Inference of the results for Linear Mixed Models computed with brms

Hi,

I have a question about the interpretation of the results of a multi-membership LMM computed with the brm function. One of my predictors has several levels but in only some of these levels the 95% credible interval crosses zero while for the other it doesn’t. What does that mean for the overall effect of this predictor?

To give an example: I have dyadic data. The response is a similarity measure between two individuals. My predictor is rank. So I want to see if two dominant individuals are more similar to each other than a dominant and a subordinate individual or two subordinate individuals.

Here is the function we used:

mRank.brm<-brm((Gunif)~ DomDyad+z.Years +SeasonSame+
(1 + SeasonSame.dry17+SeasonSame.wet17 +SeasonSame.wet16||GroupDyad)+
(1 + SeasonSame.dry17+SeasonSame.wet17 +SeasonSame.wet16||mm(ID1, ID2)),
data=test.data, backend=“cmdstanr”, control=list(adapt_delta=0.999, max_treedepth=20))

Here ist the output:

For the predictor DomDyad, only the level OthOth seems to have an effect. How would I describe this result now?

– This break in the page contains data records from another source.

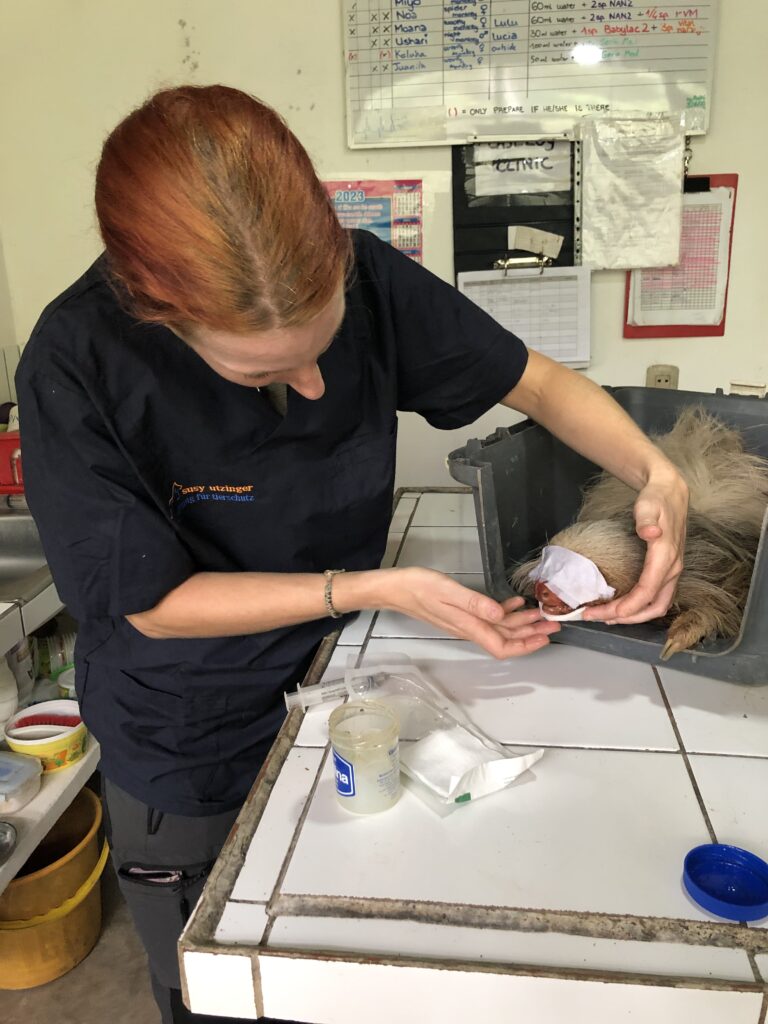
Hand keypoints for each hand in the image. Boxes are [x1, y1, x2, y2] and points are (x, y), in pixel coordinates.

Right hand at [377, 567, 560, 658]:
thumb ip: (476, 604)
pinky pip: (488, 617)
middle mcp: (469, 628)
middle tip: (553, 623)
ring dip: (521, 623)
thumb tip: (502, 615)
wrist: (394, 588)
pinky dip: (504, 612)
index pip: (502, 646)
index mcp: (468, 626)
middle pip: (505, 638)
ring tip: (540, 613)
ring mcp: (464, 622)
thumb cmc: (418, 587)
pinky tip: (513, 603)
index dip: (526, 645)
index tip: (545, 637)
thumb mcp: (448, 591)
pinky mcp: (461, 613)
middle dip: (531, 633)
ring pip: (499, 628)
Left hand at [583, 471, 688, 624]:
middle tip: (596, 616)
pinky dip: (637, 607)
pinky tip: (619, 606)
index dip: (630, 606)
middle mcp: (673, 568)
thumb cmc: (656, 499)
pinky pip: (654, 597)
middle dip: (626, 617)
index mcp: (667, 557)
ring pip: (656, 605)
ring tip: (604, 617)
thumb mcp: (648, 505)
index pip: (649, 590)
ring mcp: (671, 571)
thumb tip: (651, 533)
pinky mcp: (666, 571)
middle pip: (654, 606)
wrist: (670, 492)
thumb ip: (647, 521)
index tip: (608, 614)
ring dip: (632, 615)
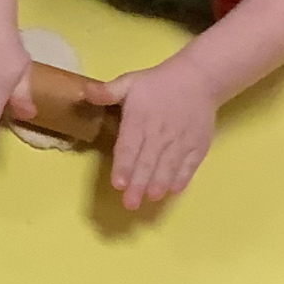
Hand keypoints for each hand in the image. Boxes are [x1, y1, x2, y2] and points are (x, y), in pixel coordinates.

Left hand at [88, 57, 220, 208]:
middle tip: (130, 204)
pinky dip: (182, 178)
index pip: (129, 147)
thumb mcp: (129, 82)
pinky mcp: (198, 145)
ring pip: (168, 166)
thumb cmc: (157, 83)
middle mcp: (160, 133)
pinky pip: (190, 164)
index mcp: (139, 120)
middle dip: (138, 184)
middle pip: (147, 162)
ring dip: (159, 183)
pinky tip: (173, 190)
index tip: (118, 184)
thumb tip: (85, 92)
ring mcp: (181, 141)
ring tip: (151, 198)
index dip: (123, 166)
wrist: (198, 79)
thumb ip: (107, 91)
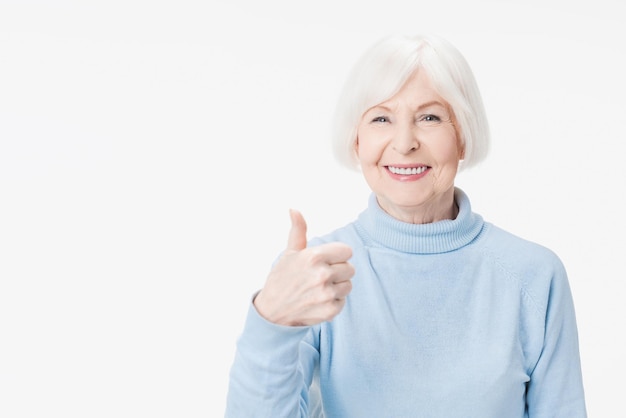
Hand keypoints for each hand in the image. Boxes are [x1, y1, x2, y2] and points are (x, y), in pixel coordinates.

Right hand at [253, 209, 354, 325]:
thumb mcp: (289, 253)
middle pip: (350, 268)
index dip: (337, 256)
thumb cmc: (282, 278)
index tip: (325, 261)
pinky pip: (343, 300)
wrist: (272, 311)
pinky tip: (318, 300)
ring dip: (337, 287)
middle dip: (338, 271)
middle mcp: (322, 274)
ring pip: (348, 285)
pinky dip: (333, 302)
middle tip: (320, 276)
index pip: (347, 251)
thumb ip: (298, 231)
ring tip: (319, 289)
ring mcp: (326, 294)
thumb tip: (294, 209)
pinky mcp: (330, 311)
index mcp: (314, 256)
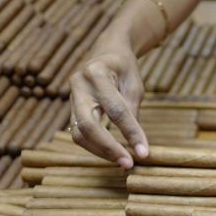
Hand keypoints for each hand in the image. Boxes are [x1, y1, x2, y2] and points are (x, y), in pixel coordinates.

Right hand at [68, 37, 148, 168]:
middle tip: (128, 164)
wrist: (107, 52)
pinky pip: (79, 133)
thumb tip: (137, 147)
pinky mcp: (70, 108)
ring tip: (122, 162)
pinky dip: (96, 146)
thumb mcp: (134, 86)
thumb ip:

I hope someone can help me out.
Thanks!

Try searching google with the terms “linear model categorical variable contrasts”

1 Like

Thanks for your reply! However, that doesn’t help me much. So are you suggesting to do post-hoc contrasts?

You seem to be coming from a background where you’re used to doing an ANOVA to query the overall influence of a variable, possibly followed by post-hoc contrasts to investigate the precise nature of that influence.

While there are ways to use Bayes to ask an ANOVA-like question (either literally computing an F-ratio of some sort in each sample of the posterior of a single model, or computing a Bayes Factor for two models, one with and one without the predictor of interest), the Stan community tends to hew to a more “parameter estimation” philosophy of inference (as opposed to hypothesis-testing/model-comparison).

So when you specify a model in brms using formula syntax, it is behind the scenes constructing a set of contrasts for each term in your specification for use in a multiple-regression style model. The precise nature of the contrasts depends on if you’ve set a custom contrast property to the variable in R; if not there is a default contrast coding scheme used (I think brms uses R’s defaults, treatment for categorical variables and poly for ordinal).

After sampling you then get a posterior in which you can summarize the marginal posterior for each contrast. See the brms::conditional_effects() function for visualizing the implications of such posteriors for the condition means of the variable associated with the contrasts.